### Instruction
Copy out the lines word for word, from the first one through the line containing "Les ONG de défense". Include both of those lines and nothing after them.

===============

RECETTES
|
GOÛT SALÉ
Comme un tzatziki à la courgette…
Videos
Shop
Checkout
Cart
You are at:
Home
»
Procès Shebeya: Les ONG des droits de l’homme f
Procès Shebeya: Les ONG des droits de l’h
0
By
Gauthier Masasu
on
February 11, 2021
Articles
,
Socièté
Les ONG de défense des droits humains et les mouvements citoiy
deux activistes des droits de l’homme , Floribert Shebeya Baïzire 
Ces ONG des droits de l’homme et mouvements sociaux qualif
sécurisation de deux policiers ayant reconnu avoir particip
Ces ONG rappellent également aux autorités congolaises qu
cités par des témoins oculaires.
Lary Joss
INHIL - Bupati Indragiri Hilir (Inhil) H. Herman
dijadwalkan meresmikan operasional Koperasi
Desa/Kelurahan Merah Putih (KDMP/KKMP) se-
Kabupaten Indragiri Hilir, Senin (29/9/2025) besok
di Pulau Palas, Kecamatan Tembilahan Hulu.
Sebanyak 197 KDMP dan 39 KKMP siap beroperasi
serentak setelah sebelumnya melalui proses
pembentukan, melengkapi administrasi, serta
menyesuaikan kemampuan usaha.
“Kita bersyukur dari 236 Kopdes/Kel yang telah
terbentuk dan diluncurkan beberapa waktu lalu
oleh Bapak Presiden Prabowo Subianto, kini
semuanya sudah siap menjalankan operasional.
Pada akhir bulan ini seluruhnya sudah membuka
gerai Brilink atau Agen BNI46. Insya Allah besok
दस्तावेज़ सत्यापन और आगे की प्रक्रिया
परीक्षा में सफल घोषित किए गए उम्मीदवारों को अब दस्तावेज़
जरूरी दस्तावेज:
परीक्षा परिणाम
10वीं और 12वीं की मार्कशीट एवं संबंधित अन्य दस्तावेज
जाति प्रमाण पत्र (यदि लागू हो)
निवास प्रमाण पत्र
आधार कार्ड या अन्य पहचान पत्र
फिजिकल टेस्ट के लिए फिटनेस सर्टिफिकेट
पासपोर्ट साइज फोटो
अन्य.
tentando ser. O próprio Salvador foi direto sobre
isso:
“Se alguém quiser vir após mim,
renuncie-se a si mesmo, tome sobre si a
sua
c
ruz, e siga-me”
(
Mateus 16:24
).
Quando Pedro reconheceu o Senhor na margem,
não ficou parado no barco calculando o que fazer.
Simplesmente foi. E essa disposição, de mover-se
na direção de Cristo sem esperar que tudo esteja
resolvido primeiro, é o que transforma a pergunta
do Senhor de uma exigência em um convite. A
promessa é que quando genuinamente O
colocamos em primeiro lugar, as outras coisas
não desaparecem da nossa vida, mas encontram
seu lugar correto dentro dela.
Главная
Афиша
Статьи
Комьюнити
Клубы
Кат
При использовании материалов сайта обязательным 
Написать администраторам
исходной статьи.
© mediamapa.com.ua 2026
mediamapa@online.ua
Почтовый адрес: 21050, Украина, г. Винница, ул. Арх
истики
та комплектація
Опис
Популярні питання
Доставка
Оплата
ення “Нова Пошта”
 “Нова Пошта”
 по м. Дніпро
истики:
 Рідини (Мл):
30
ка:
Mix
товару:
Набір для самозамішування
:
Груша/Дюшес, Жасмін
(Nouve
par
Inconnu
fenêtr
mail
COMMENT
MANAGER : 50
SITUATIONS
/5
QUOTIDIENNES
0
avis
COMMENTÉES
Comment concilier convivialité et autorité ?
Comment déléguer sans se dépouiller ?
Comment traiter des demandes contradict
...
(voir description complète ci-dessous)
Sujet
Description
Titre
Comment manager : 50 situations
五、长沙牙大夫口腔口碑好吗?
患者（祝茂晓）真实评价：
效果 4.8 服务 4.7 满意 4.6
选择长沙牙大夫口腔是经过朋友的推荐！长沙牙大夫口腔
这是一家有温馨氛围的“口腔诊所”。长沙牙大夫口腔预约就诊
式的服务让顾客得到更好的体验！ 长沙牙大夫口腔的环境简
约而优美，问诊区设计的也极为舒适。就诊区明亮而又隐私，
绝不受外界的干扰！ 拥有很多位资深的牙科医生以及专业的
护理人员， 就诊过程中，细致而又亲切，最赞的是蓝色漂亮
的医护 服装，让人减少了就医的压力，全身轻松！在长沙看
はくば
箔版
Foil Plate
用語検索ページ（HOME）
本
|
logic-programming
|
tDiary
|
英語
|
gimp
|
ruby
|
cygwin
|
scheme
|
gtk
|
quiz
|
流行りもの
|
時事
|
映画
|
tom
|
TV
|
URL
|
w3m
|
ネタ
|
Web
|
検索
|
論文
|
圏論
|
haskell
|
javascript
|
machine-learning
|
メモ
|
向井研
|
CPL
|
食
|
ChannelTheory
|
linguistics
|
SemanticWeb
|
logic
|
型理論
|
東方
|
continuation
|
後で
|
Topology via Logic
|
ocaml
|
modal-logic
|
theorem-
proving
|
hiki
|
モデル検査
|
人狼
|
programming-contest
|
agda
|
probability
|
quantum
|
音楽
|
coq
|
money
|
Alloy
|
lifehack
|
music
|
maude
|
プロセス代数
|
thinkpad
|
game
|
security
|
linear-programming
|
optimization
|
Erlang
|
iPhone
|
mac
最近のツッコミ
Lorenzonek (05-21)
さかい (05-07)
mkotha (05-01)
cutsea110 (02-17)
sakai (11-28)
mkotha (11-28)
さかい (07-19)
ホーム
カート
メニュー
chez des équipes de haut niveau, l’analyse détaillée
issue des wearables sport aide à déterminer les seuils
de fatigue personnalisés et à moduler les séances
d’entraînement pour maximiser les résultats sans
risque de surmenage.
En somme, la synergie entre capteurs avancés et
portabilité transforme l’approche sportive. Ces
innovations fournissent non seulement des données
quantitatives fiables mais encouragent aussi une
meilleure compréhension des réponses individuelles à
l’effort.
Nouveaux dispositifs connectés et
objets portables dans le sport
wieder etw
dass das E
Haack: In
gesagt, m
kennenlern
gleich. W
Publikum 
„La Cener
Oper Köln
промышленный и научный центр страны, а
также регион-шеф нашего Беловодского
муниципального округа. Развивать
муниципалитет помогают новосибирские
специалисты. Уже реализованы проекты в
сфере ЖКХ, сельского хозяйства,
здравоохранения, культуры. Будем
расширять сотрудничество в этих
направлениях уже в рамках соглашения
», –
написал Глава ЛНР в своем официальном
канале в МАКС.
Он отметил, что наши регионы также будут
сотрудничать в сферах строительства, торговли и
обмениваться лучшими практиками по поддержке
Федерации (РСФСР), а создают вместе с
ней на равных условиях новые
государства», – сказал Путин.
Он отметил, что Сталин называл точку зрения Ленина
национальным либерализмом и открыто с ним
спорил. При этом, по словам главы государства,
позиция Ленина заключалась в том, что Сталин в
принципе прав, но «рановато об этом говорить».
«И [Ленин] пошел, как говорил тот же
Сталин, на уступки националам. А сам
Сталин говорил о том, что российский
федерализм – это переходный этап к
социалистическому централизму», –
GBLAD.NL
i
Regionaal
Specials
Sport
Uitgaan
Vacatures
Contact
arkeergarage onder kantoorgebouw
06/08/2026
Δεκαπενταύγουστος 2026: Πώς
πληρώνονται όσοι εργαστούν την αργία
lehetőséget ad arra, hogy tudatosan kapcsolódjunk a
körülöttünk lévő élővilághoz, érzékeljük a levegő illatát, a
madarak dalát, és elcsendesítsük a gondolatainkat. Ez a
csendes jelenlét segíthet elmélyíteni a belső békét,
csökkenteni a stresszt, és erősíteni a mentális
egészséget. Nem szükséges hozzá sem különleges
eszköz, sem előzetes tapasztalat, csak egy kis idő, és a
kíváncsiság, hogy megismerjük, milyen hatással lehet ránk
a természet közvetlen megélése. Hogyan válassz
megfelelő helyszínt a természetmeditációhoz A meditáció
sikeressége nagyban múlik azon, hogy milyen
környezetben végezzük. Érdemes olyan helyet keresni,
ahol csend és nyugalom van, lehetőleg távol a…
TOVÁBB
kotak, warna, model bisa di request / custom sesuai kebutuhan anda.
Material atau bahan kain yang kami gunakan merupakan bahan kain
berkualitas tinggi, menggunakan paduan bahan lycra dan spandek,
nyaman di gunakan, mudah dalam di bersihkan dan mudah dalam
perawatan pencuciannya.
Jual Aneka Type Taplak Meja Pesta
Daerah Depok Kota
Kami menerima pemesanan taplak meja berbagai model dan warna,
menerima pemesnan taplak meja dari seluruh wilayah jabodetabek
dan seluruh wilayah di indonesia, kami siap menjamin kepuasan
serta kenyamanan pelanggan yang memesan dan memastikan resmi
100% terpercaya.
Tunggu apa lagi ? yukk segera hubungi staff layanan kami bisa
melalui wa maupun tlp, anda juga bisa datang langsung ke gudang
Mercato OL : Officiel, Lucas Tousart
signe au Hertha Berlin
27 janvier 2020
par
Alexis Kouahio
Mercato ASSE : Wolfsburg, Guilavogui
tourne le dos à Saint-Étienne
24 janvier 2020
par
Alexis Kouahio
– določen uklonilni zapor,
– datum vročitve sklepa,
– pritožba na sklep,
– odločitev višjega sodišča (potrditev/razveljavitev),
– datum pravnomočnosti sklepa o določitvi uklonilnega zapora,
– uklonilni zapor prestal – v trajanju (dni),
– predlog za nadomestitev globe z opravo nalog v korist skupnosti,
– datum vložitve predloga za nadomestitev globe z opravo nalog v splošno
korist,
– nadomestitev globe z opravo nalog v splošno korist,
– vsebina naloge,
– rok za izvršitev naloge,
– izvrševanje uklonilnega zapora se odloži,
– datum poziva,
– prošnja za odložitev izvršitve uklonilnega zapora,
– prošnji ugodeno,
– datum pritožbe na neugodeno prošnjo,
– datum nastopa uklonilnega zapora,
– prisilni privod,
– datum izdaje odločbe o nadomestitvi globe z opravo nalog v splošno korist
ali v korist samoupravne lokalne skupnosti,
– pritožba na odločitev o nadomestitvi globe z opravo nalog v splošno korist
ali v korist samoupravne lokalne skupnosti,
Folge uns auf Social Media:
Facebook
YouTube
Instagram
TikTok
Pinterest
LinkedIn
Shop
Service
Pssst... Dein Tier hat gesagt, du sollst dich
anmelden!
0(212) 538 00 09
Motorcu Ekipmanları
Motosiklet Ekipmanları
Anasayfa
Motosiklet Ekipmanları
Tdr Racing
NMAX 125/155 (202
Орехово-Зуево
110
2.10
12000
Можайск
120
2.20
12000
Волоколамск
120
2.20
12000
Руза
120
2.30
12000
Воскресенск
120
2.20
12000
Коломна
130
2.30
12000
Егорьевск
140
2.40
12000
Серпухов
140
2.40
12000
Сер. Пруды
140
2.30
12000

===============

### Solution to the exercise
RECETTES
|
GOÛT SALÉ
Comme un tzatziki à la courgette…
Videos
Shop
Checkout
Cart
You are at:
Home
»
Procès Shebeya: Les ONG des droits de l’homme f
Procès Shebeya: Les ONG des droits de l’h
0
By
Gauthier Masasu
on
February 11, 2021
Articles
,
Socièté
Les ONG de défense des droits humains et les mouvements citoiy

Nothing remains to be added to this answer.